In-process cane sugar means the
intermediate sugar-containing product,
as CCC determines, produced from the
processing of sugarcane. It is not raw
sugar, nor is it suitable for direct human
consumption.
Market or marketing means the
transfer of title associated with the sale
or other disposition of sugar for human
consumption in United States
commerce. A marketing also includes a
sale of sugar under the Feedstock
Flexibility Program, the forfeiture of
sugar loan collateral under the Sugar
Loan Program, exportation of sugar from
the United States Customs Territory
eligible to receive credits under reexport
programs for refined sugar or sugarcontaining products administered by the
Foreign Agricultural Service, or the sale
of sugar eligible to receive credit for the
production of polyhydric alcohol under
the Polyhydric Alcohol program (see
part 1530 of this title) administered by
the Foreign Agricultural Service, and for
any integrated processor and refiner, the
movement of raw cane sugar into the
refining process.

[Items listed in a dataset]

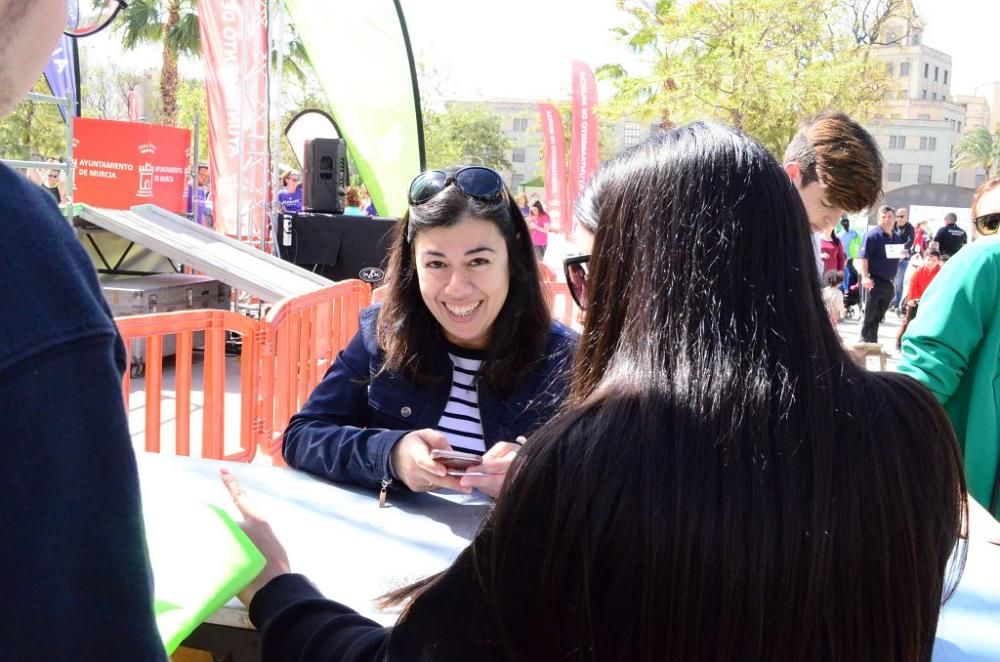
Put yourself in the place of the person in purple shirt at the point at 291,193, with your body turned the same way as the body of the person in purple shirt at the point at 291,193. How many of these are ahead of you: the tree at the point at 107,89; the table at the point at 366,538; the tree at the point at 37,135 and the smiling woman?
2

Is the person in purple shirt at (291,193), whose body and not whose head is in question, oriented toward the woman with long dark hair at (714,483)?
yes

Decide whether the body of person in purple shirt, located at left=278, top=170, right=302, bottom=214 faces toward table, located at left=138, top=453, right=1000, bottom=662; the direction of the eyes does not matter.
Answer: yes

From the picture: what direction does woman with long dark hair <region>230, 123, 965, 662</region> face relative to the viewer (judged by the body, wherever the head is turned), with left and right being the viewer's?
facing away from the viewer and to the left of the viewer

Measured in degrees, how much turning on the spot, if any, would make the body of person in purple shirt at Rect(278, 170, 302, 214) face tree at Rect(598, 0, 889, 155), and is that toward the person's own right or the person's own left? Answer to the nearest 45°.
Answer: approximately 90° to the person's own left

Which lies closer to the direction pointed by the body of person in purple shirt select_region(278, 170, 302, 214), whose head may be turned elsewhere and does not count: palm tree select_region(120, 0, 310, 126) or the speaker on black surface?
the speaker on black surface

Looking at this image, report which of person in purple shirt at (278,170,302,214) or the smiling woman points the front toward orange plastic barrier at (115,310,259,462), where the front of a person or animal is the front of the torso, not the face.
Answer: the person in purple shirt

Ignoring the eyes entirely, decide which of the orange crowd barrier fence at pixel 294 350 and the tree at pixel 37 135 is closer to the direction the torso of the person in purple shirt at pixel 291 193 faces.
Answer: the orange crowd barrier fence

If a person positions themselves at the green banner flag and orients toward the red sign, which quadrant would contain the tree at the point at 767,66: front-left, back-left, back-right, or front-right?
back-right
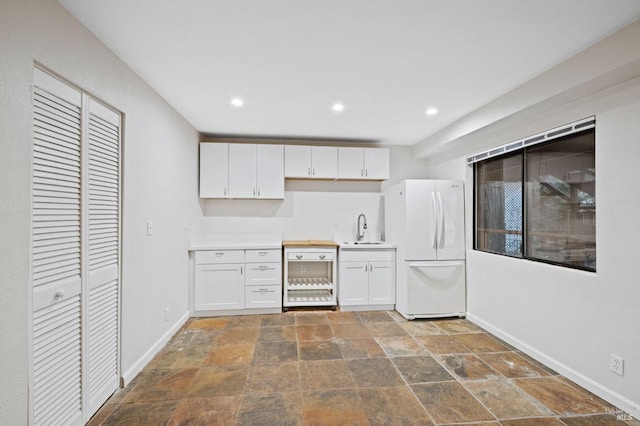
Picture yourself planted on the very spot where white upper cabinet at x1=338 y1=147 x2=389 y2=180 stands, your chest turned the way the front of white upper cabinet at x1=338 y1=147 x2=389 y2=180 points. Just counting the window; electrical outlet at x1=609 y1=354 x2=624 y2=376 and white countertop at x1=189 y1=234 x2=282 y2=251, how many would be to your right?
1

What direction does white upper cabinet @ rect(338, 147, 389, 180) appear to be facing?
toward the camera

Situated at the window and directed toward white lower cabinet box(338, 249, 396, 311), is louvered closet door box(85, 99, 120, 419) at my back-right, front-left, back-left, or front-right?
front-left

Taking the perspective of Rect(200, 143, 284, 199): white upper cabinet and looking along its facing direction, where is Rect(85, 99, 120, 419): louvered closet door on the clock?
The louvered closet door is roughly at 1 o'clock from the white upper cabinet.

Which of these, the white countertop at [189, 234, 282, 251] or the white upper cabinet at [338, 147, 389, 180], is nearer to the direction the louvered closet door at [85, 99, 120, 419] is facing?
the white upper cabinet

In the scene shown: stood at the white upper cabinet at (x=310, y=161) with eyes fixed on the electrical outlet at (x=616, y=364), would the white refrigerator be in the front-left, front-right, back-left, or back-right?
front-left

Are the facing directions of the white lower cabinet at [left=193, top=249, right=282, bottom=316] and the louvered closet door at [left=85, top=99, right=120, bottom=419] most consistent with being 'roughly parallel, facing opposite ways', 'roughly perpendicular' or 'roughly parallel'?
roughly perpendicular

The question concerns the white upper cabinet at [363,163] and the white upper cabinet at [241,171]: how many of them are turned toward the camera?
2

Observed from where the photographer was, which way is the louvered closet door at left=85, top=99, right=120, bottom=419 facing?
facing the viewer and to the right of the viewer

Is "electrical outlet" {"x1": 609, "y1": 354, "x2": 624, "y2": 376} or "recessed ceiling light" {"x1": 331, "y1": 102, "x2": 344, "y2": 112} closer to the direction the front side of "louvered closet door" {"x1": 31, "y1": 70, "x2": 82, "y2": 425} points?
the electrical outlet

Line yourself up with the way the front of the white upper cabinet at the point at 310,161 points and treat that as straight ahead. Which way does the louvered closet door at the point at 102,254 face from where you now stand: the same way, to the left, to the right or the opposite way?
to the left

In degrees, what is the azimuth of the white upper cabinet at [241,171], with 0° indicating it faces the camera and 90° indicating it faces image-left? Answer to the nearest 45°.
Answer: approximately 0°

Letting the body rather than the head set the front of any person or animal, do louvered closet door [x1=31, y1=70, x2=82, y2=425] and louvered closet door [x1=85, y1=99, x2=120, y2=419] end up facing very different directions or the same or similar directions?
same or similar directions
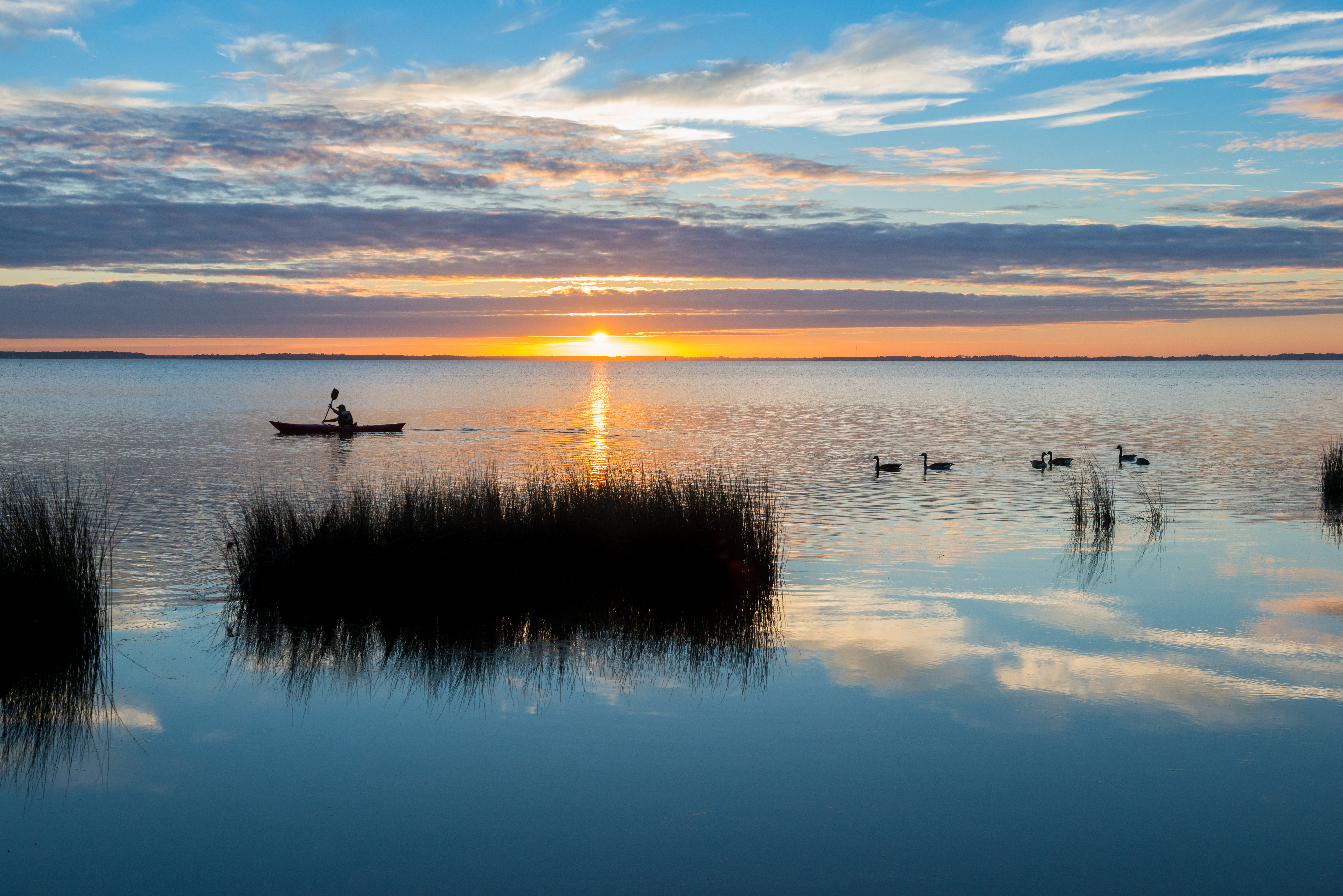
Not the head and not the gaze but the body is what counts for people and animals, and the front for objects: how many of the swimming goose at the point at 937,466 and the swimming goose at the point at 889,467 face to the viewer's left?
2

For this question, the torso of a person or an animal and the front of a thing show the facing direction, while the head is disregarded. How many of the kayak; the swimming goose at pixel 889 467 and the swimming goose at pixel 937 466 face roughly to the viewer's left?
3

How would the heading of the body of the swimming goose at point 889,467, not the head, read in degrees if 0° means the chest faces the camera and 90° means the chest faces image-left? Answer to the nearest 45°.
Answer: approximately 90°

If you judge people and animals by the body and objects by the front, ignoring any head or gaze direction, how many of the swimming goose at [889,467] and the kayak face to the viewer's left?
2

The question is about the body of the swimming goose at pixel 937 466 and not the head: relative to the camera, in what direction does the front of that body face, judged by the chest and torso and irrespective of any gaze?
to the viewer's left

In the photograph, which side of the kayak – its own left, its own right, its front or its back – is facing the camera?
left

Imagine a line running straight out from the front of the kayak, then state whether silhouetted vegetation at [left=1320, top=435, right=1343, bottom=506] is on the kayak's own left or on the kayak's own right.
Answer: on the kayak's own left

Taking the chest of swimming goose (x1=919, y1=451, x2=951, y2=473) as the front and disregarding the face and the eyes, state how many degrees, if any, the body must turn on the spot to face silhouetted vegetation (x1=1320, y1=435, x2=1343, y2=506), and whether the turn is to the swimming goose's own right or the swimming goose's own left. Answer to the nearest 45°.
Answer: approximately 135° to the swimming goose's own left
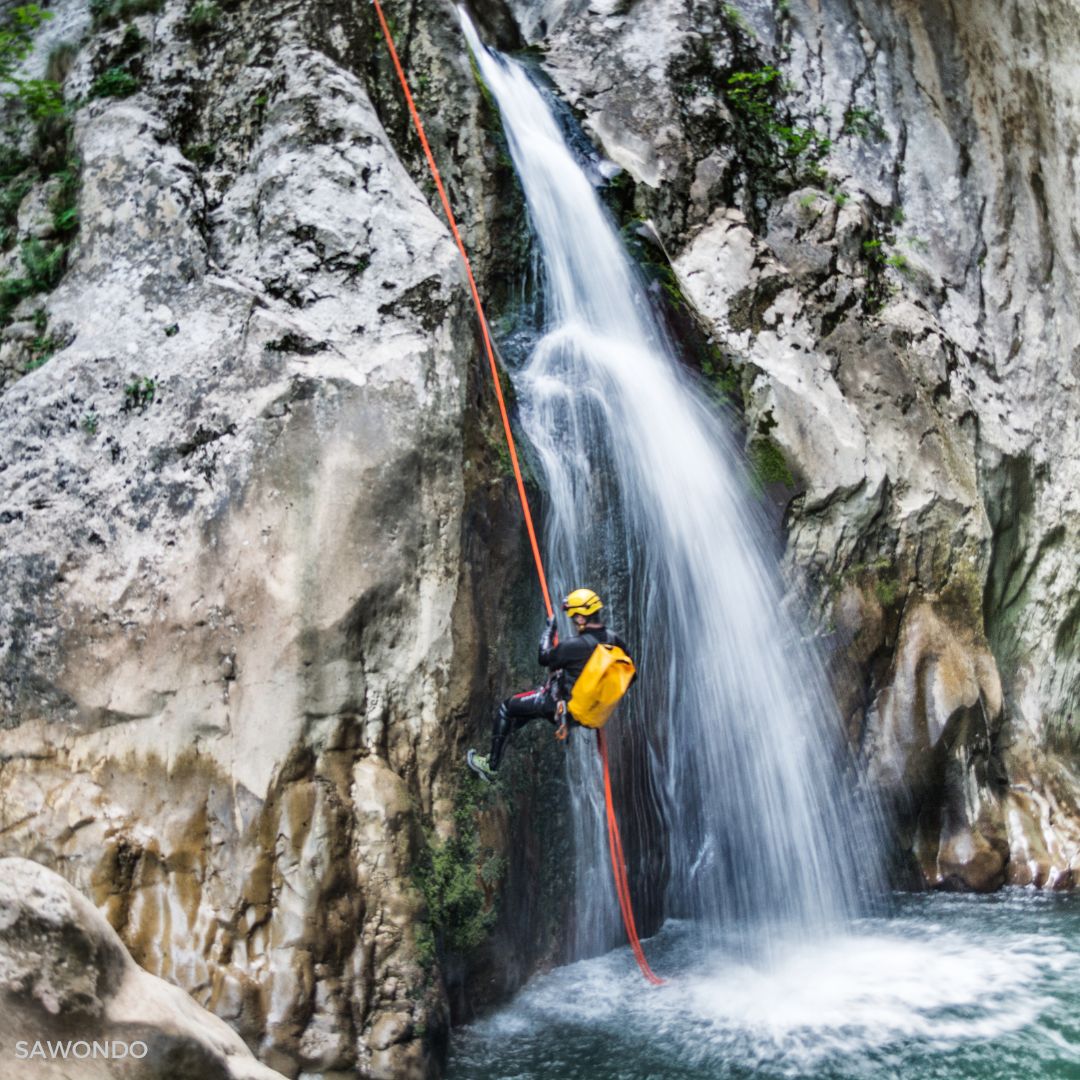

**REQUIREMENT A:** According to the sugar definitions, what additional activities count as a marketing? List each one.
**REQUIREMENT B:** Summarize the sugar definitions in two sentences.
**REQUIREMENT C:** Carry on the sugar definitions from where they stop.
Nothing in the material is needed here.

**RESULT A:**
- A sale of sugar under the Feedstock Flexibility Program
- The forfeiture of sugar loan collateral under the Sugar Loan Program
- Exportation of sugar from the United States Customs Territory eligible to receive credits under reexport programs for refined sugar or sugar-containing products administered by the Foreign Agricultural Service
- The sale of sugar eligible to receive credit for the production of polyhydric alcohol under the Polyhydric Alcohol program administered by the Foreign Agricultural Service
- For any integrated processor and refiner, the movement of raw cane sugar into the refining process

**RESULT B:** In-process cane sugar is the intermediate sugar-containing product, as CCC determines, produced from processing sugarcane; it is neither raw sugar nor suitable for direct human consumption. Marketing means the transfer of title in the sale or other disposition of sugar for human consumption in United States commerce, and it also covers certain program sales, loan forfeitures, exports eligible for reexport credits, and, for integrated processors and refiners, moving raw cane sugar into refining.

**RESULT C:**
*
*
*
*
*
Overall allotment quantity means, on
a national basis, the total quantity of
domestically produced sugar, raw value,
processed from sugarcane, sugar beets or
in-process beet sugar (whether the sugar
beets or in-process beet sugar are
produced domestically or imported),
and the raw value equivalent of sugar in
sugar products, that is permitted to be
marketed by processors, during a crop
year or other period in which marketing
allotments are in effect.
*
*
*
*
*
Proportionate share State means a
State with an established allotment and
more than 250 sugarcane producers in
the State, other than Puerto Rico.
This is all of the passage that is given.